Even as he spoke, Angel moved to block the thing’s path. The chain was still attached, and as it went after Angel, the pennanglan stretched the links out to their full length, like a dog testing the limits of its run. Willow’s stomach was churning with nausea at the sight of the creature, one of the most repulsive things she had ever seen.
The thing went at Angel, its teeth gnashing viciously. He moved so swiftly Willow nearly missed it. Angel whipped his stake up and slammed it right through the center of the creature’s forehead.
It fell to the floor and didn’t move.
Willow hugged herself and stared at it in horror. Angel went to her and put his arm over her shoulder. She twitched a moment, and then surrendered to his gesture of comfort.
“Buffy would be really proud of you,” he told her.
“Is it dead?” Willow asked, still staring at the thing.
“We’d better burn it,” Angel replied. “Just to be safe.”
They did. The stink was awful.
CORDELIA HUGGED THE SIDE OF THE CHIMNEY TIGHTLY, tears flowing freely down her face, cutting lines in the sooty grime that had settled there. Above her, the topmost story of the house was ablaze with hungry fire. It licked out of the shattered windows and up through holes it had already eaten through the roof. Black smoke billowed around her. Fire crept down the outside of the house
toward the secondary tiered roof where Cordelia clung, helpless and vulnerable. It slunk toward her, gripping the wood and shingles, as though it hunted her—as though it had a mind of its own.
A predator’s mind.
The fire moved closer and Cordelia tried to scream, choked on the smoke, and settled instead for a whimper of despair that verged on surrender.
* * *
Buffy and Giles were joined in a kind of circle, facing each other with their hands outstretched and clasped together. They had cleared their minds of fear, of anger, of the chaos of the house, and instead focused on the orderly things of their world. Buffy suspected that Giles was mentally sifting through the library’s card catalog or something. For her, it was the simple act of cleaning her room, just the way she’d done it since she’d been a young girl.
A place for everything, and everything in its place, her mother would always say. So she focused on that. The ordering of her closet, the folding of her laundry, the making of her bed.
“Buffy.” Giles voice was weak, as if he’d just woken from a long nap.

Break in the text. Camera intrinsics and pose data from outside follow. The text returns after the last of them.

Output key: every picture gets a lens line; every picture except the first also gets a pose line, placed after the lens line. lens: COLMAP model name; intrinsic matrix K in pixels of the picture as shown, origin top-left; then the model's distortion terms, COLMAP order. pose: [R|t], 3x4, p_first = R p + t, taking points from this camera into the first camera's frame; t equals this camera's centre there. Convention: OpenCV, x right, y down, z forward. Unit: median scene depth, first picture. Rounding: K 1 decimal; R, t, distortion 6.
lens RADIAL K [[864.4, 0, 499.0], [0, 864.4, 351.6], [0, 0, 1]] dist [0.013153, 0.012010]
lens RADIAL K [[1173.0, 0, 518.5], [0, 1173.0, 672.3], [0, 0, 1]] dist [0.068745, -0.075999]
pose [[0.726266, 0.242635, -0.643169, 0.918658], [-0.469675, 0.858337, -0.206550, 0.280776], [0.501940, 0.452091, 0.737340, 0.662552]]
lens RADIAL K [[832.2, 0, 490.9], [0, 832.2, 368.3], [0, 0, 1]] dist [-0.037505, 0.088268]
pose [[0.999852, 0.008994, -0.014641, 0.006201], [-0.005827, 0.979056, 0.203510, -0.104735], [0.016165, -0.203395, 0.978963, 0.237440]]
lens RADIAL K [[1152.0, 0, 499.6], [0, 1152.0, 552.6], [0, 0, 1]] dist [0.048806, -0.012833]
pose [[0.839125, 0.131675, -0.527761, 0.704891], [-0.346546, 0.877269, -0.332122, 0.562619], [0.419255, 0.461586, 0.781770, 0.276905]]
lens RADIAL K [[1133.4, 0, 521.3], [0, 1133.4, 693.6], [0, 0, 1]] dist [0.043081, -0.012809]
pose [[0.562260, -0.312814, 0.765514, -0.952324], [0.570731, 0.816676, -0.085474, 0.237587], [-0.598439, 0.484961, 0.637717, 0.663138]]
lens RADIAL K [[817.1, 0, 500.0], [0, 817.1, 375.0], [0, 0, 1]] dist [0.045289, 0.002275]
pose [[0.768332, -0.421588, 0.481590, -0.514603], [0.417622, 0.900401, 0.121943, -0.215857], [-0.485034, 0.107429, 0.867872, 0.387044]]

Her eyes fluttered open, and she found her Watcher gazing upward. He glanced around the corridor, and Buffy did the same. But the oddest thing had happened.
They weren’t in the corridor anymore.
“What the . . . We’ve been shifted somewhere else again?” she asked incredulously. “I thought this was supposed to make things better.”
“You misunderstand,” Giles replied. “We haven’t moved anywhere. Rather, it is the house that is shifting. And I believe we are making things better. Can’t you feel it, Buffy?”
Amazingly, she could feel it. As she looked around at the room—a warmly decorated bedchamber with a brick fireplace on one end, high-backed chairs, and a canopied bed—Buffy had the inescapable feeling that this was right. Out the window beside the bed, she could see down into a large courtyard overgrown with a wild garden. A fountain at its center burbled weakly. The house was even larger than they’d thought—even without magic—for it was made up of an enormous square with the courtyard at its center. The first two stories were somewhat wider than the upper two, and as she looked down, Buffy could see the shingled roof of the lower portion of the house jutting out of the wall beneath her.